◆ **Activity**: Will you extract the entries word for word? Images should not appear in the copy.

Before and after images
● ● ●
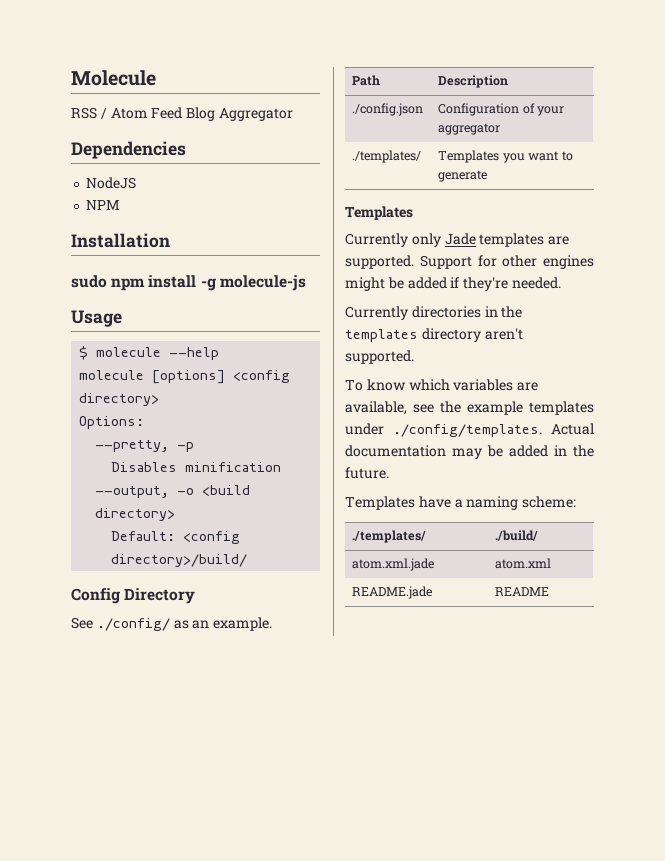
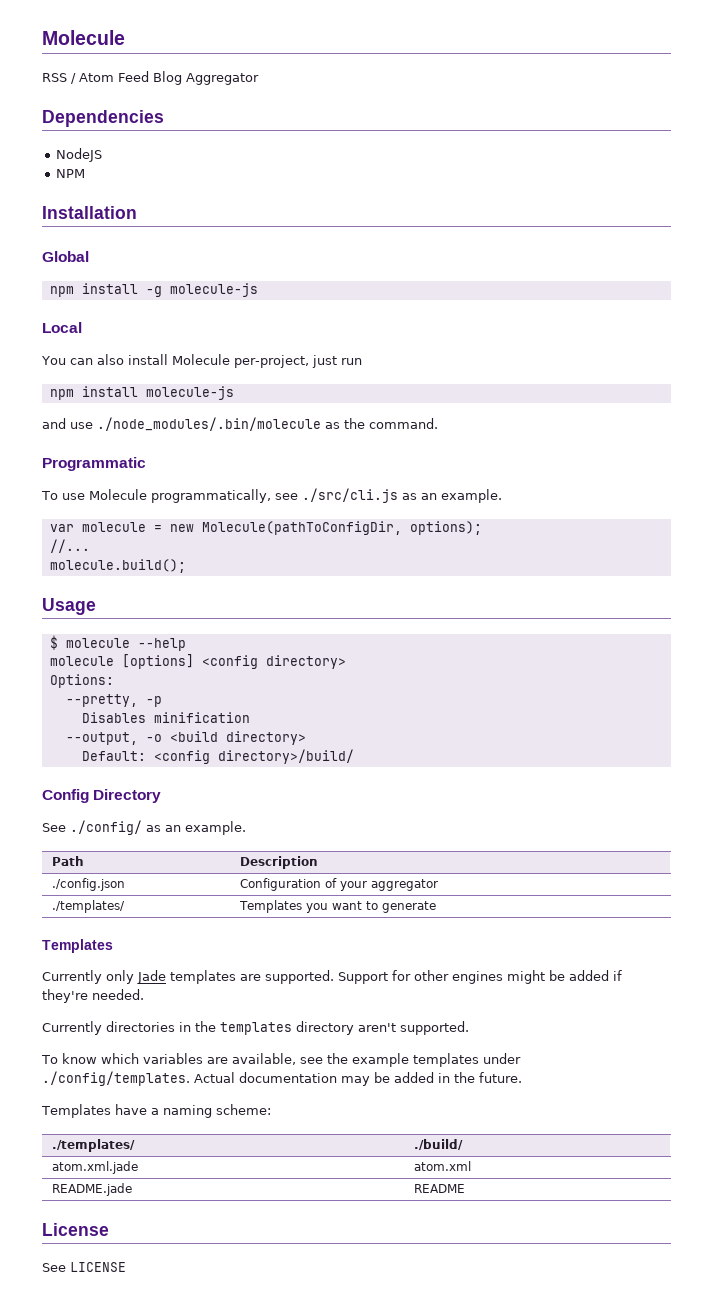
[71,275,107,288] sudo -> [42,251,89,262] Global //
(306, 283) none -> [42,322,82,333] [41,354,362,368] [49,386,234,400] [42,417,438,431] [42,457,146,471] [41,488,502,503] [49,521,482,535] [49,539,90,553] [49,559,186,573] // Local // You can also install Molecule per-project, just run // npm install molecule-js // and use ./node_modules/.bin/molecule as the command. // Programmatic // To use Molecule programmatically, see ./src/cli.js as an example. // var molecule = new Molecule(pathToConfigDir, options); // //... // molecule.build();
(550, 591) none -> [42,1223,109,1236] [42,1262,126,1272] // License // See LICENSE

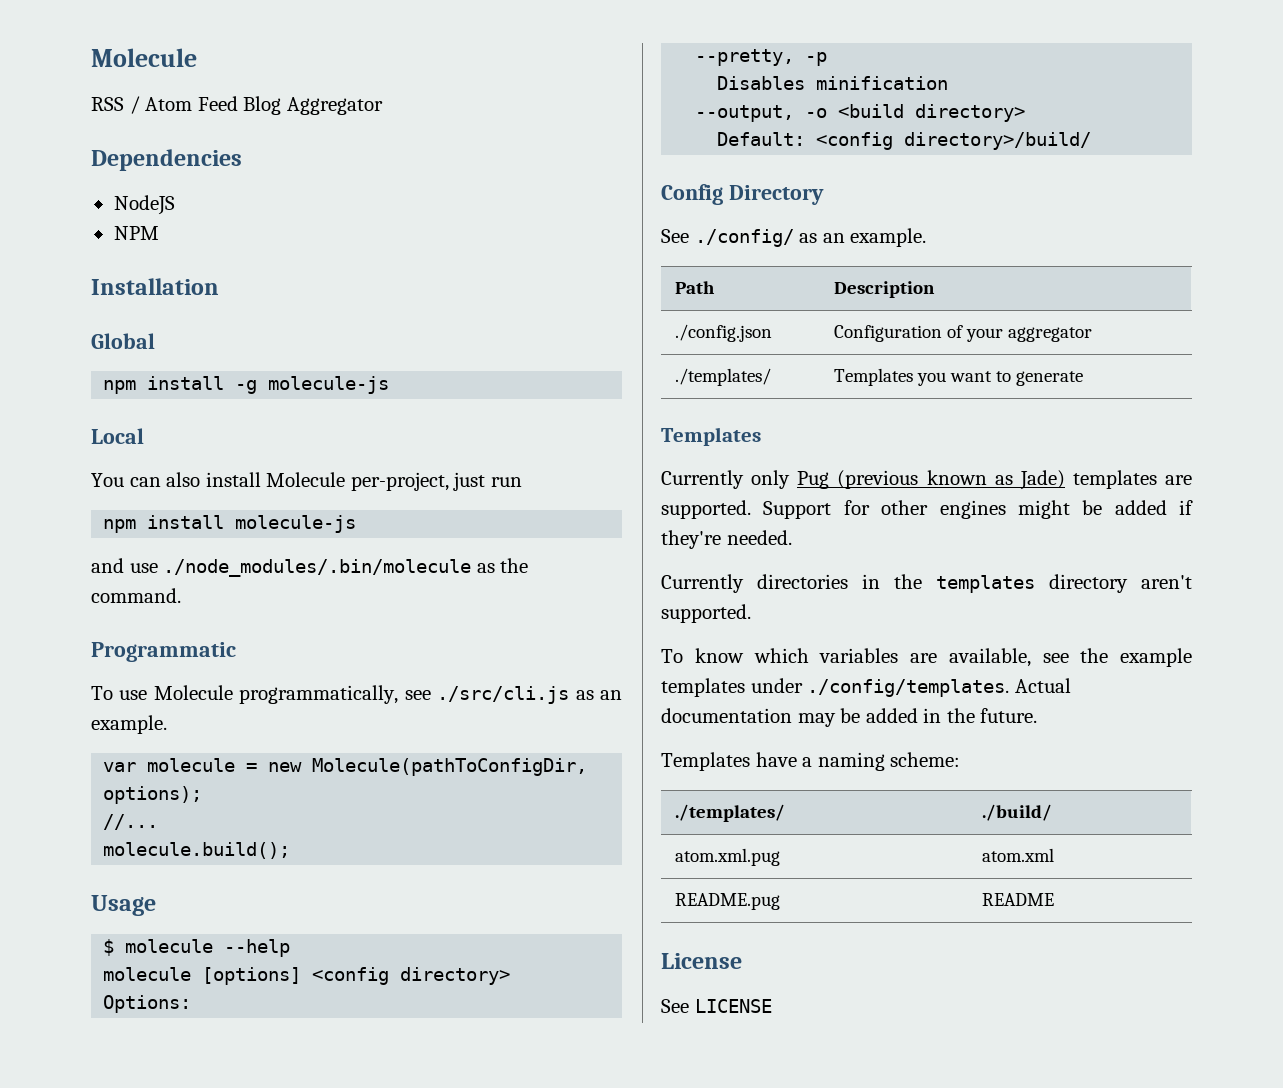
[137,970,166,984] Jade -> [797,470,1065,490] Pug (previous known as Jade)
[52,1161,139,1174] atom.xml.jade -> [674,848,780,866] atom.xml.pug
[52,1183,133,1196] README.jade -> [674,893,780,910] README.pug

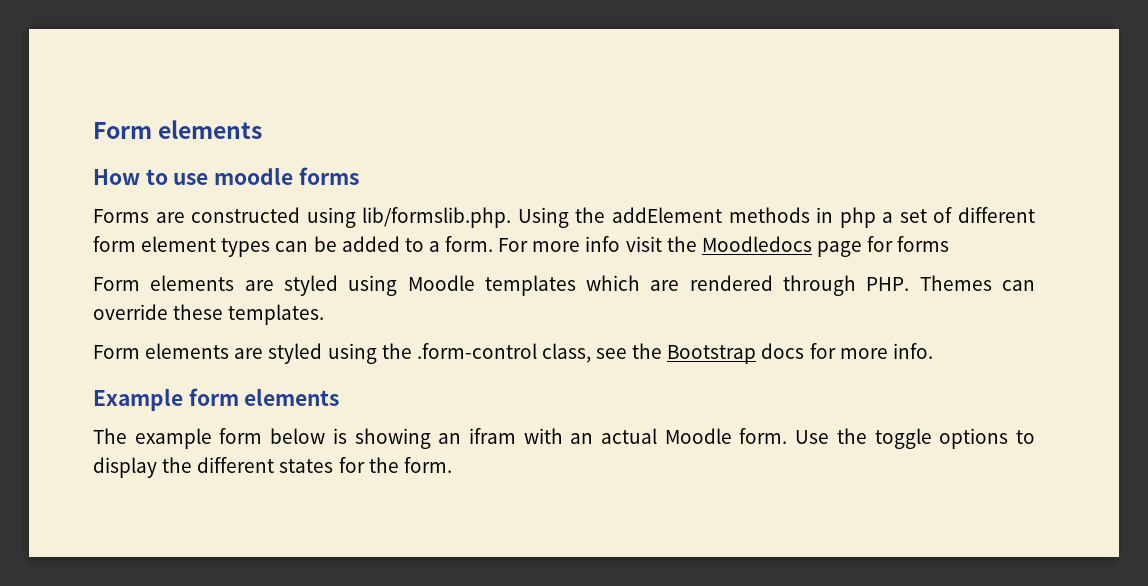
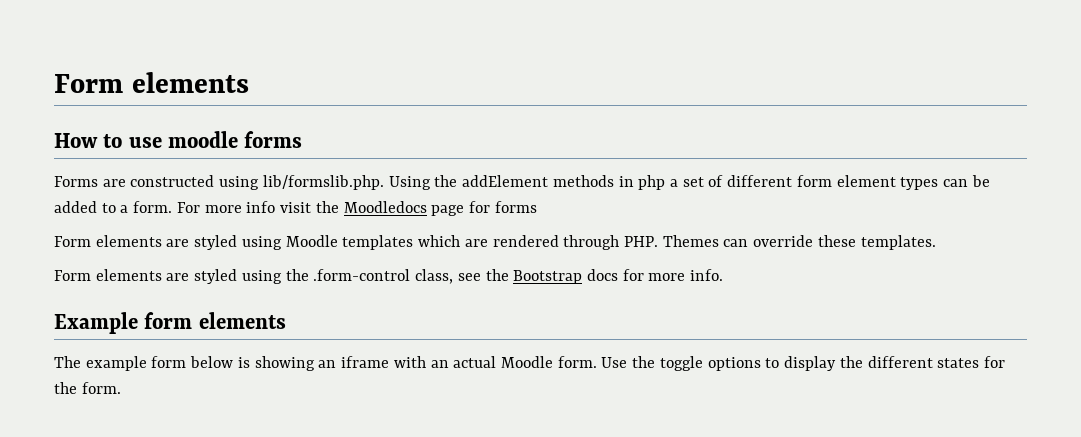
[468,428,516,444] ifram -> [341,356,390,368] iframe

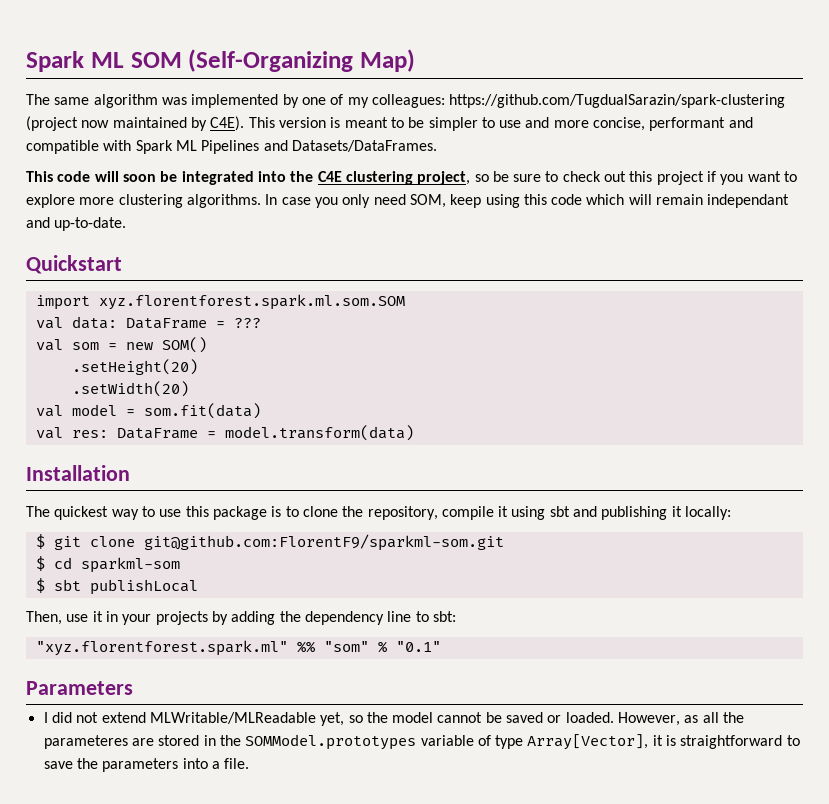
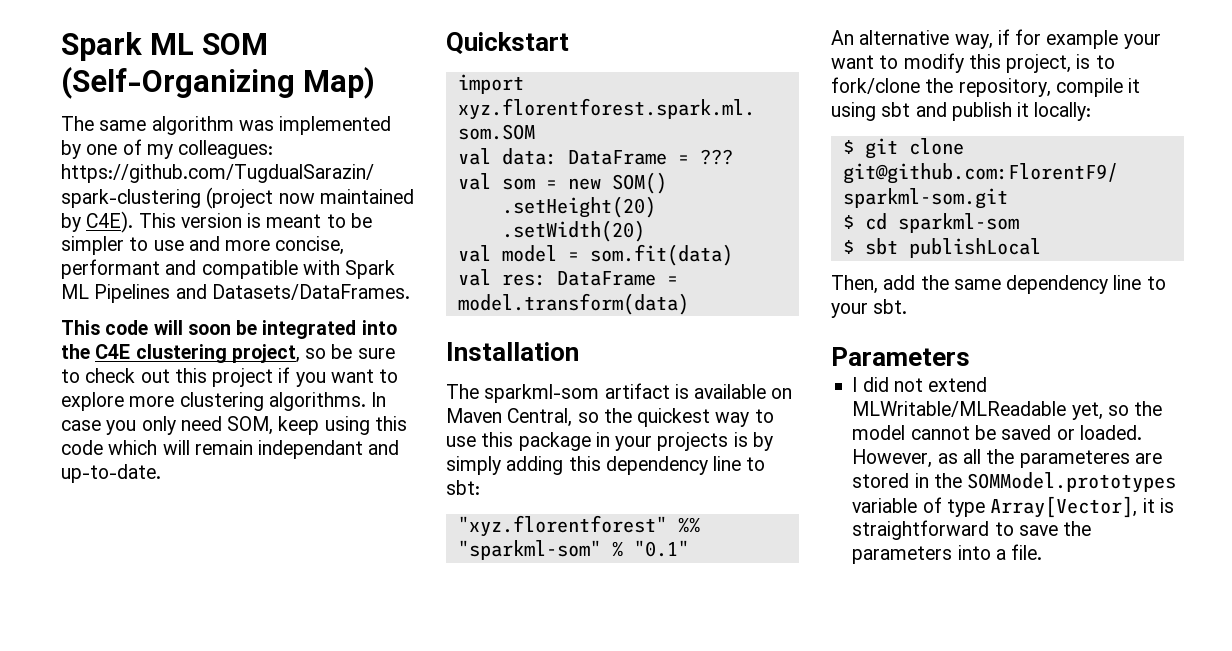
(50, 511) none -> [484,383,793,403] [446,408,632,427] sparkml-som artifact is available on Maven Central, so the
(267, 513) none -> [595,432,773,451] [446,456,766,475] [446,480,480,495] [457,515,700,537] [457,540,689,560] [831,29,1161,49] [831,53,1072,73] in your projects is by simply adding this dependency line to sbt: // "xyz.florentforest" %% "sparkml-som" % "0.1" // An alternative way, if for example your want to modify this project,
[302,506,338,517] clone -> [831,77,920,94] fork/clone
[601,506,668,520] publishing -> [951,102,1012,121] publish
[66,611,456,625] [35,640,441,656] use it in your projects by adding the dependency line to sbt: // "xyz.florentforest.spark.ml" %% "som" % "0.1" -> [883,275,1166,294] [831,299,908,318] add the same dependency line to your sbt.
● ● ●
◆ **Response below**:
[71,275,107,288] sudo -> [42,251,89,262] Global //
(306, 283) none -> [42,322,82,333] [41,354,362,368] [49,386,234,400] [42,417,438,431] [42,457,146,471] [41,488,502,503] [49,521,482,535] [49,539,90,553] [49,559,186,573] // Local // You can also install Molecule per-project, just run // npm install molecule-js // and use ./node_modules/.bin/molecule as the command. // Programmatic // To use Molecule programmatically, see ./src/cli.js as an example. // var molecule = new Molecule(pathToConfigDir, options); // //... // molecule.build();
(550, 591) none -> [42,1223,109,1236] [42,1262,126,1272] // License // See LICENSE

[137,970,166,984] Jade -> [797,470,1065,490] Pug (previous known as Jade)
[52,1161,139,1174] atom.xml.jade -> [674,848,780,866] atom.xml.pug
[52,1183,133,1196] README.jade -> [674,893,780,910] README.pug

[468,428,516,444] ifram -> [341,356,390,368] iframe

(50, 511) none -> [484,383,793,403] [446,408,632,427] sparkml-som artifact is available on Maven Central, so the
(267, 513) none -> [595,432,773,451] [446,456,766,475] [446,480,480,495] [457,515,700,537] [457,540,689,560] [831,29,1161,49] [831,53,1072,73] in your projects is by simply adding this dependency line to sbt: // "xyz.florentforest" %% "sparkml-som" % "0.1" // An alternative way, if for example your want to modify this project,
[302,506,338,517] clone -> [831,77,920,94] fork/clone
[601,506,668,520] publishing -> [951,102,1012,121] publish
[66,611,456,625] [35,640,441,656] use it in your projects by adding the dependency line to sbt: // "xyz.florentforest.spark.ml" %% "som" % "0.1" -> [883,275,1166,294] [831,299,908,318] add the same dependency line to your sbt.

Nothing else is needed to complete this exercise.